Early in 1997, the Russian Parliament Committee on the Problems of the Extreme Northern Regions of Russia received two letters describing the critical economical situation of the ongoing decommissioning of nuclear submarines. The first letter came from the headquarters of the Northern Fleet, while the second was written by the newly elected Governor of Murmansk County, Yury Evdokimov. Both letters said that only a quarter of the nuclear-powered submarines pulled out of service had been defuelled. Most of the laid-up submarines were in operation 10 years past the operational limits, leaving them in quite unsatisfactory technical conditions.
The committee will make a special resolution addressed to the Government on this problem.

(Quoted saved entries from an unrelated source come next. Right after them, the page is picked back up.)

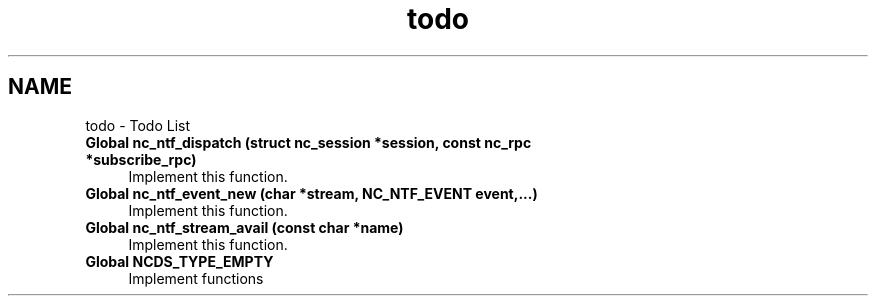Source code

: .TH "todo" 3 "Fri Sep 14 2012" "Version 0.1.3" "libnetconf" \" -*- nroff -*-
.ad l
.nh
.SH NAME
todo \- Todo List 
.IP "\fBGlobal \fBnc_ntf_dispatch\fP (struct nc_session *session, const nc_rpc *subscribe_rpc)\fP" 1c
Implement this function\&.
.PP
.IP "\fBGlobal \fBnc_ntf_event_new\fP (char *stream, NC_NTF_EVENT event,\&.\&.\&.)\fP" 1c
Implement this function\&.  
.IP "\fBGlobal \fBnc_ntf_stream_avail\fP (const char *name)\fP" 1c
Implement this function\&.
.PP
.IP "\fBGlobal \fBNCDS_TYPE_EMPTY\fP \fP" 1c
Implement functions 
.PP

The last defuelling operation was performed in Severodvinsk at Zvezdochka repair yard, on K-418 (project 667A, Yankee class). This submarine was put into operation in the Northern Fleet on September 22 1970. The lid of the port reactor was lifted on December 19 1996. Later, the fuel was transferred to storage tanks onboard radiological servicing barge PM-124. On January 27 1997, the lid was lifted off the starboard reactor, and the spent fuel transferred to radiological servicing boat PM-63.
Currently approx. 90 subs are awaiting decommissioning at the Northern Fleet, 70 of these have not been defueled.
“Severny Rabochy”, 1996-12-25 and 1997-01-29
“Vecherny Severodvinsk”, 1997-03-03
Nilsen, T., Kudrik, I., Nikitin, A., The Russian Northern Fleet – sources to radioactive contamination, Bellona report no.2:96.